Crucially, once you hyperautomate a process, the AI is able to identify other opportunities for automation, as well as analyze its performance and work out ways it could improve.
Gartner is widely credited with having coined the term “hyperautomation” in Hype Cycle for Artificial Intelligence 2020 — a research report on the state of AI at the time. The report described it as “the combination of multiple machine learning, packaged software and automation tools to deliver work…“
While “hyperautomation” is a relatively new term, the idea of integrating various technologies to automate at scale has been a long time in the making. Robotic process automation — on which hyperautomation is based — has been around in some shape or form since the 1990s. The main difference is that, where robotic process automation is a strictly rules-based process, AI’s ability to learn and adapt enables hyperautomation to handle much more sophisticated and nuanced tasks.
Another fundamental component of hyperautomation — process mining — is an even older concept. The idea of using data science to discover, validate, and improve workflows was pioneered in the 1920s by engineers Frank and Lilian Gilbreth. Incidentally, Gilbreth is the inspiration for Steve Martin’s character in the movie Cheaper by the Dozen.
Want to know more?
This podcast episode is a fascinating whistle-stop tour of the history of hyperautomation, starting with the Gilbreths’ pioneering work to where we are today.
The Gilbreths first published their work on process mining in this 1921 paper. While a lot of the techniques they use are now obsolete, it’s a fascinating look at where it all started.

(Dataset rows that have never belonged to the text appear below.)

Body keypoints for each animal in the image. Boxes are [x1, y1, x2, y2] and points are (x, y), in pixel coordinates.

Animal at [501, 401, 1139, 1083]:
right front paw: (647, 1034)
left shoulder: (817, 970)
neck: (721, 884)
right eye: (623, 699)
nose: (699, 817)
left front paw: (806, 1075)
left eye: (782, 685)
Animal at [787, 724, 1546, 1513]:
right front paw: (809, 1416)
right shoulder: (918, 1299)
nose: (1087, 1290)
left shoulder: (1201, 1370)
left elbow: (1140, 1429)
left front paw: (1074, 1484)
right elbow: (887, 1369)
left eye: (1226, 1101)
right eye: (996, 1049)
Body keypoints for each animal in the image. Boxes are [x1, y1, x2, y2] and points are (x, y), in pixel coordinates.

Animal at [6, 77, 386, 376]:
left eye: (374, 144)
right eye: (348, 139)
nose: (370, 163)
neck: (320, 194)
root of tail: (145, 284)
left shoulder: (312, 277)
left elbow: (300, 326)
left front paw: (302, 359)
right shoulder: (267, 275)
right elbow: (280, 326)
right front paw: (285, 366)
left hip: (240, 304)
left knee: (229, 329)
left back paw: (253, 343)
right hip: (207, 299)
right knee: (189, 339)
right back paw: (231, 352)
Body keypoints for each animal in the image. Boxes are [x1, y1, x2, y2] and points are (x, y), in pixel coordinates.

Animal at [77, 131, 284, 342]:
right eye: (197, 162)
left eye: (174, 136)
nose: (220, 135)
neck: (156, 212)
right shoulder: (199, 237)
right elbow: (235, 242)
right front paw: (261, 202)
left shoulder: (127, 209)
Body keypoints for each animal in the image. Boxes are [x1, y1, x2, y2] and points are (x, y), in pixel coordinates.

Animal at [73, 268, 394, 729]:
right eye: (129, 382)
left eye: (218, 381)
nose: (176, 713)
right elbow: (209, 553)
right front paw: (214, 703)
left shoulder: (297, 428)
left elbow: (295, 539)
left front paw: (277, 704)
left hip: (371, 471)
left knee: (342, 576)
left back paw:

Hyperautomation makes it possible to automate anything that can be automated, operate in a far more efficient way than has ever been possible, and access data you might not have been able to tap into before. With hyperautomation, you can ‘set and forget’ entire processes, even when they normally involve staff from several different departments, freeing up more of your resources and creating opportunities for you to turn what you’d traditionally consider cost centers into unique selling points.